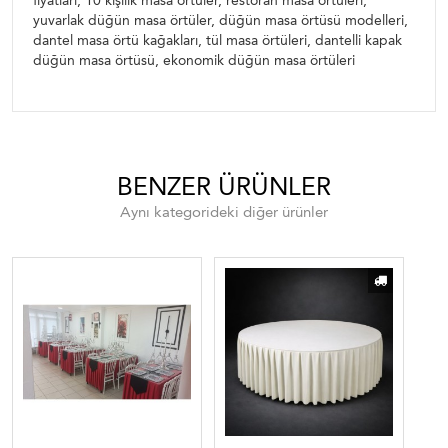
fiyatları, 10 kişilik masa örtüler, restoran masa örtüleri,
yuvarlak düğün masa örtüler, düğün masa örtüsü modelleri,
dantel masa örtü kağakları, tül masa örtüleri, dantelli kapak
düğün masa örtüsü, ekonomik düğün masa örtüleri
BENZER ÜRÜNLER
Aynı kategorideki diğer ürünler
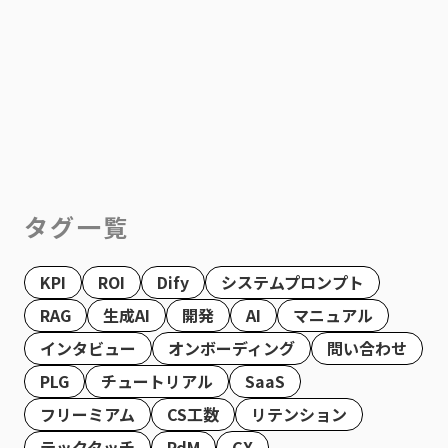
タグ一覧
KPI
ROI
Dify
システムプロンプト
RAG
生成AI
開発
AI
マニュアル
インタビュー
オンボーディング
問い合わせ
PLG
チュートリアル
SaaS
フリーミアム
CS工数
リテンション
テックタッチ
PdM
CX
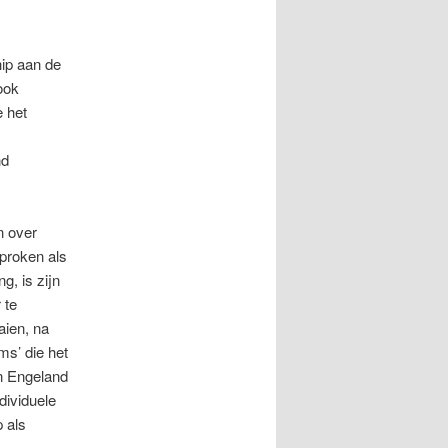
hip aan de
ook
e het
nd
.
n over
sproken als
ng, is zijn
 te
aien, na
s’ die het
in Engeland
dividuele
p als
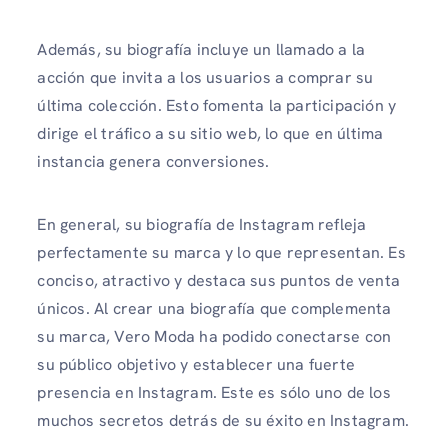
Además, su biografía incluye un llamado a la
acción que invita a los usuarios a comprar su
última colección. Esto fomenta la participación y
dirige el tráfico a su sitio web, lo que en última
instancia genera conversiones.
En general, su biografía de Instagram refleja
perfectamente su marca y lo que representan. Es
conciso, atractivo y destaca sus puntos de venta
únicos. Al crear una biografía que complementa
su marca, Vero Moda ha podido conectarse con
su público objetivo y establecer una fuerte
presencia en Instagram. Este es sólo uno de los
muchos secretos detrás de su éxito en Instagram.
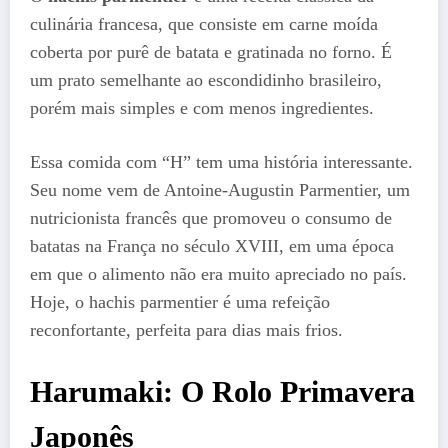
culinária francesa, que consiste em carne moída
coberta por purê de batata e gratinada no forno. É
um prato semelhante ao escondidinho brasileiro,
porém mais simples e com menos ingredientes.
Essa comida com “H” tem uma história interessante.
Seu nome vem de Antoine-Augustin Parmentier, um
nutricionista francês que promoveu o consumo de
batatas na França no século XVIII, em uma época
em que o alimento não era muito apreciado no país.
Hoje, o hachis parmentier é uma refeição
reconfortante, perfeita para dias mais frios.
Harumaki: O Rolo Primavera
Japonês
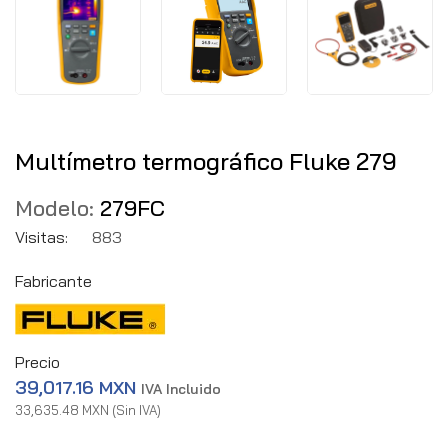
Multímetro termográfico Fluke 279
Modelo:
279FC
Visitas:
883
Fabricante
Precio
39,017.16 MXN
IVA Incluido
33,635.48 MXN (Sin IVA)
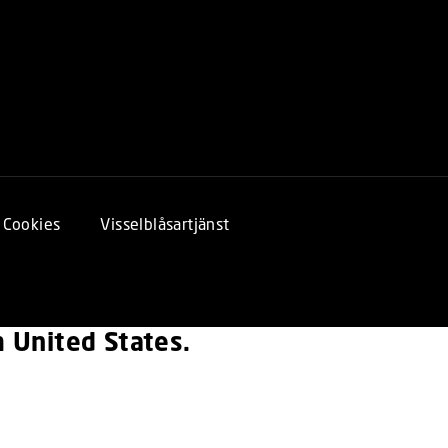
Cookies
Visselblåsartjänst
om United States.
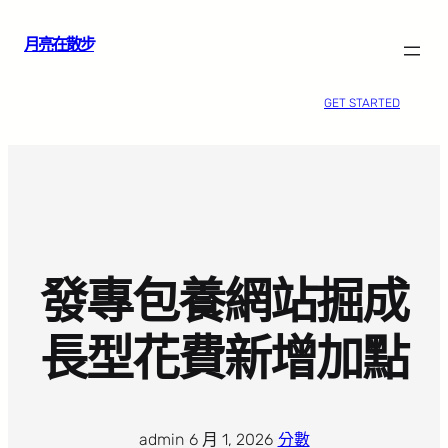
跳
月亮在散步
至
主
要
GET STARTED
內
容
發專包養網站掘成
長型花費新增加點
admin
·
6 月 1, 2026
·
分數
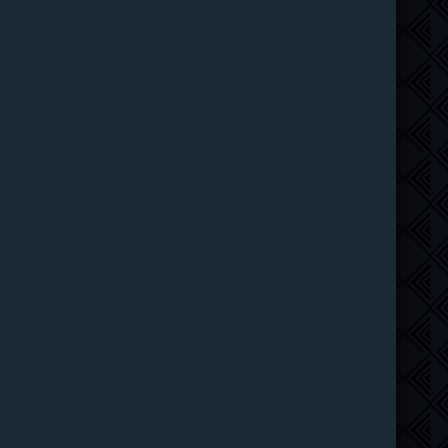
Цикл Пендрагона: Восхождение Мерлина (2025-2026)
7 серия
Coldfilm
1 сезон
Спартак: Дом Ашура (2025-2026)
10 серия
LostFilm
1 сезон
Криминальное прошлое (2026)
8 серия
TVShows
1-2 сезон
Похищение (2026)
5 серия
Не требуется
1 сезон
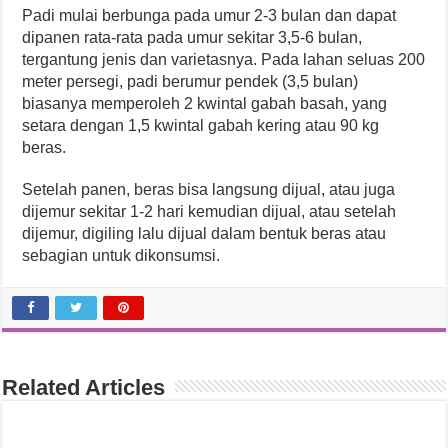
Padi mulai berbunga pada umur 2-3 bulan dan dapat
dipanen rata-rata pada umur sekitar 3,5-6 bulan,
tergantung jenis dan varietasnya. Pada lahan seluas 200
meter persegi, padi berumur pendek (3,5 bulan)
biasanya memperoleh 2 kwintal gabah basah, yang
setara dengan 1,5 kwintal gabah kering atau 90 kg
beras.
Setelah panen, beras bisa langsung dijual, atau juga
dijemur sekitar 1-2 hari kemudian dijual, atau setelah
dijemur, digiling lalu dijual dalam bentuk beras atau
sebagian untuk dikonsumsi.
Related Articles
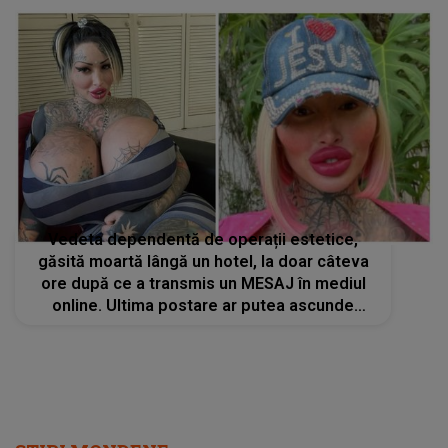
gest, știind că o să fie prins
Vedeta dependentă de operații estetice,
găsită moartă lângă un hotel, la doar câteva
ore după ce a transmis un MESAJ în mediul
online. Ultima postare ar putea ascunde
adevărul din spatele TRAGEDIEI. A fost un
strigăt de ajutor sau a fost premeditată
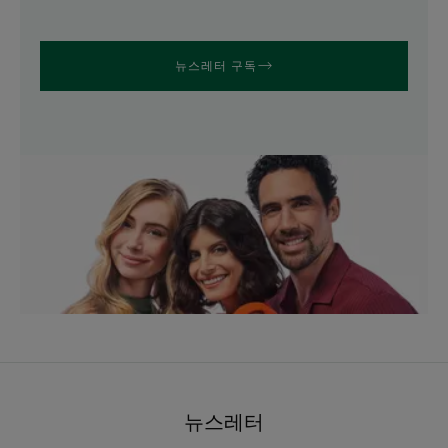
뉴스레터 구독
뉴스레터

■ ■ ■

# [Assignment]
Which of the lines above contain the word "marca"? Report each such line in full.

# [Task result]
perfectamente su marca y lo que representan. Es
su marca, Vero Moda ha podido conectarse con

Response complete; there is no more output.